(Passage for review)

A trade show exhibitor has about five seconds to catch the attention of an attendee’s eye before he or she passes their booth. Five seconds. This year’s AD:TECH SF was no exception. More money being made in the space meant not only the reemergence of hired models and free flowing chachkes, but the dozens of small first time exhibitors who think booths are where deals are closed. Here’s the truth: people do not make purchasing decisions based on the information and data you force feed them while walking by.

I know this comes as a shock to those of you who regularly stand at booths at trade shows and pitch your hearts out.  But, pitching product and making data about your product available, will not make a sale. Don’t get me wrong, it will definitely help close the sale once the buyer is at that point in the sales cycle where he/she needs information to complete their decision, but it will not make a sale. A sale gets made when a buyer decides to make a purchase. For some reason, sellers falsely believe that if they sell, buyers should know how and why to buy. But that’s not true.

Take for example the innumerable presence of new affiliate networks or list management or SEM analytics companies. Yeah sure, they’re all the next big value add, but I’m sure each and every one of you were thinking the entire time whether it would cost an arm, along with both legs to give it a try.

I read online once about a baker who earned a small place in history when her recipe for Fudge Pecan Pie was published in Good Housekeeping Magazine. Her product was good– she knew it and so did her customers. Yet they still hesitated over the $12 price tag. The baker could have easily taken the obvious routes of slashing prices or a big budget propaganda campaign. She would have either tarnished her brand’s premium or potentially run into cash problems. Instead, she did two things: she served pieces by the slice. At $1.50, it was easier to swallow. And swallow they did, often walking out with a whole pie. And once the peach cobbler or blueberry pie was already cut, she offered thin slices from the remaining pie to people humming and hawing over a purchase.

The next AD:TECH you attend, don’t waste your energy filling your red Casale bag with every one pager in the exhibit hall. And don’t waste your breath regurgitating the same shpeal you practiced over and over in the bathroom mirror of your hotel room.
Attendees: Listen. Learn. Have fun.
Exhibitors: Tempt them with a taste.

(Input data)

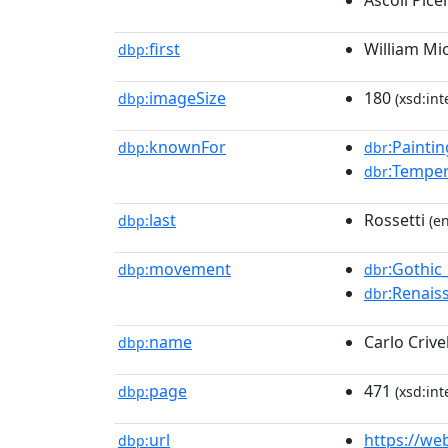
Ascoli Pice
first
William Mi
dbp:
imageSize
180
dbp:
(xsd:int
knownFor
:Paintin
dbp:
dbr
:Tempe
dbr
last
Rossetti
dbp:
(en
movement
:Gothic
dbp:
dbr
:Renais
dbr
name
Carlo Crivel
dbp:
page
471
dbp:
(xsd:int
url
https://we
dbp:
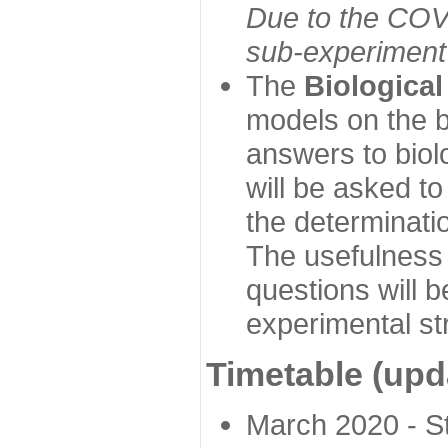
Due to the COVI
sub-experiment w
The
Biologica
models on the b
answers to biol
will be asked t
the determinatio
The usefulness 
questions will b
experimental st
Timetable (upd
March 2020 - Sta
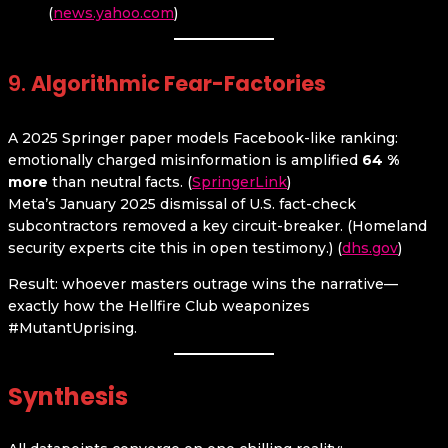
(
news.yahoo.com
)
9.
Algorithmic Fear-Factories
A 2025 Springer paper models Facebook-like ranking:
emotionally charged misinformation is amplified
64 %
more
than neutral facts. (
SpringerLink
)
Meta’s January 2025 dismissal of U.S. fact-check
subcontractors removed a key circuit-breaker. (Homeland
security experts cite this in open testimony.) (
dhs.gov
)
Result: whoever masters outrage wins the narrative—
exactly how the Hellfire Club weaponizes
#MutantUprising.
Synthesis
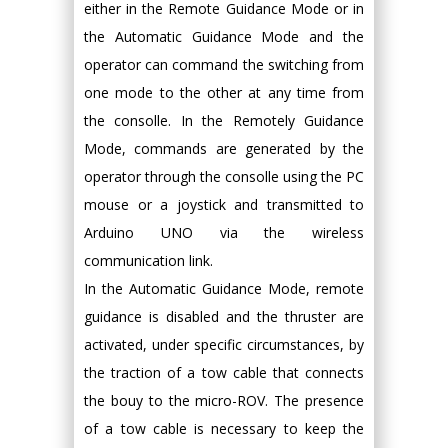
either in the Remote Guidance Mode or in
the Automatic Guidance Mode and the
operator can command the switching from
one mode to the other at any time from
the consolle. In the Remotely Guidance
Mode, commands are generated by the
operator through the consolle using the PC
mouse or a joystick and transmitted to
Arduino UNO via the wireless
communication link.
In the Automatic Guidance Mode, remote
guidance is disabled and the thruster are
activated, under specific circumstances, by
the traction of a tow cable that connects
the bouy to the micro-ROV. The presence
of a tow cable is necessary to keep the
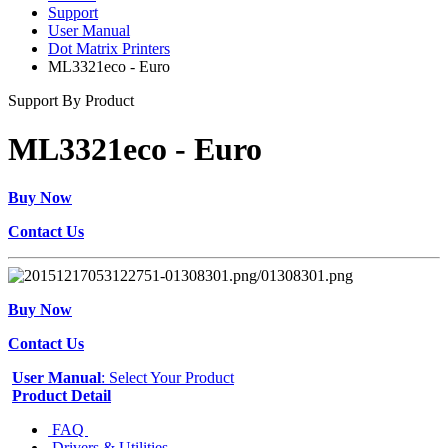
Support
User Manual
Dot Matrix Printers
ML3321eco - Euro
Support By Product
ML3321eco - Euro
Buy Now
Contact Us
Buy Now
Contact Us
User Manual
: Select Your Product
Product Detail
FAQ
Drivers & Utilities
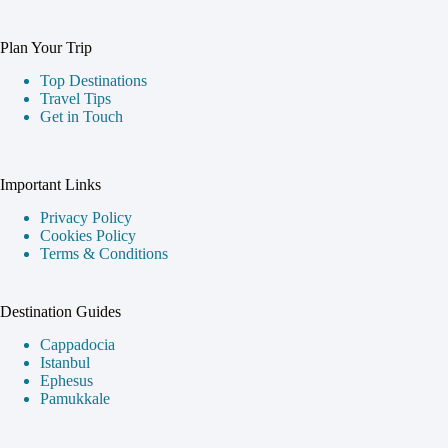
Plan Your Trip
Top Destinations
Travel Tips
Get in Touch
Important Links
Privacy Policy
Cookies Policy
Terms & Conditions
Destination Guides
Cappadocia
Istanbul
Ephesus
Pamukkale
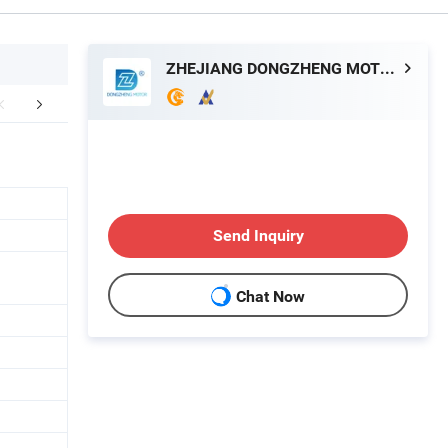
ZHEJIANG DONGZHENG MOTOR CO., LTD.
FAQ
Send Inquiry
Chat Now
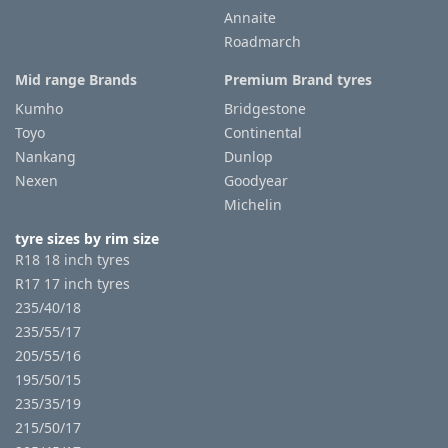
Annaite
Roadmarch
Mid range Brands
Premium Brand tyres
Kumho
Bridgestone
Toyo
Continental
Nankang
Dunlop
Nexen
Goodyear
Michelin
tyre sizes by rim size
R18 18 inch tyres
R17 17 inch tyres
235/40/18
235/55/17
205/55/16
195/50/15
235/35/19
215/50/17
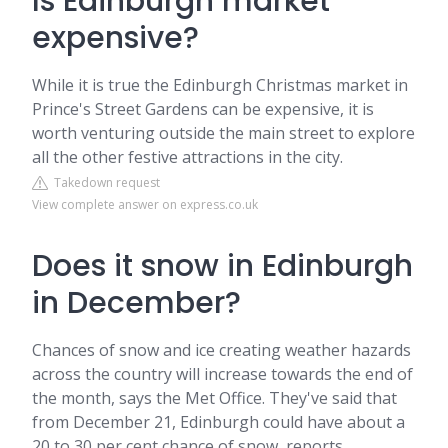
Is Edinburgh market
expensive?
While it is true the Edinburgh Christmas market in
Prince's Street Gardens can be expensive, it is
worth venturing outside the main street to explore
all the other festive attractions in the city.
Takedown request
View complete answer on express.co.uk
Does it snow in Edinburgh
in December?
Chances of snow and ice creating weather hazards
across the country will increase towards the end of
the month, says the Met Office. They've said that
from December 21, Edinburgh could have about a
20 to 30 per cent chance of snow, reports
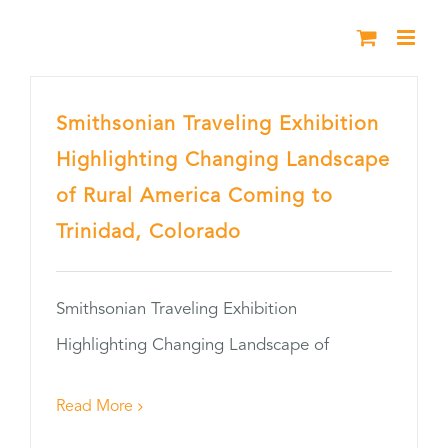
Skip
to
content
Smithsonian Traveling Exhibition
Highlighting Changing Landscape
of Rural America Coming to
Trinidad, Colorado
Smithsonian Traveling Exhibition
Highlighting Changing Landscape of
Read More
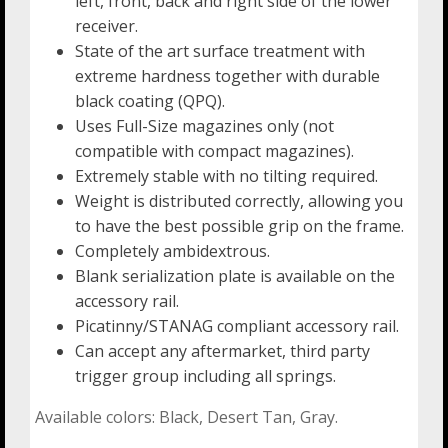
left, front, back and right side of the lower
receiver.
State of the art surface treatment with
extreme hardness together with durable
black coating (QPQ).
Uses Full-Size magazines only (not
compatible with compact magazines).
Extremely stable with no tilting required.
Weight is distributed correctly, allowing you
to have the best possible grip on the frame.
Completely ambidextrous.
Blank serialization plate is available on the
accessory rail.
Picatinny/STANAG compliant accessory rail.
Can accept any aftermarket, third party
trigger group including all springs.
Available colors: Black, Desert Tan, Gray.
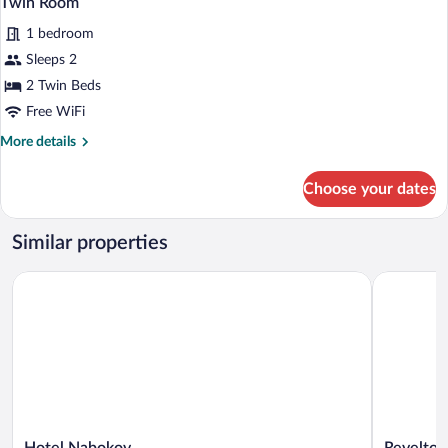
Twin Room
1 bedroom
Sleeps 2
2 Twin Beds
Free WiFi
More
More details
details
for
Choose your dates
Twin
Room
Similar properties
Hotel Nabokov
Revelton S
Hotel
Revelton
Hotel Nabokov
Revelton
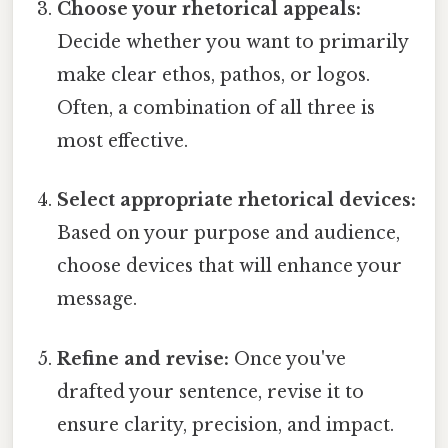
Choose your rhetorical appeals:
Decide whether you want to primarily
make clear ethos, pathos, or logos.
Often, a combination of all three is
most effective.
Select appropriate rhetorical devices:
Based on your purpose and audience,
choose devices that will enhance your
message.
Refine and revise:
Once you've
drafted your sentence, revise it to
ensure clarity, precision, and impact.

(Work instructions)
**1)** In the passage on trade show booths, what price did the baker set for a single slice?
**2)** List every baked dessert named in the passage on trade show booths.

(Responses to the tasks)
**1)** $1.50

**2)** Fudge Pecan Pie, peach cobbler, blueberry pie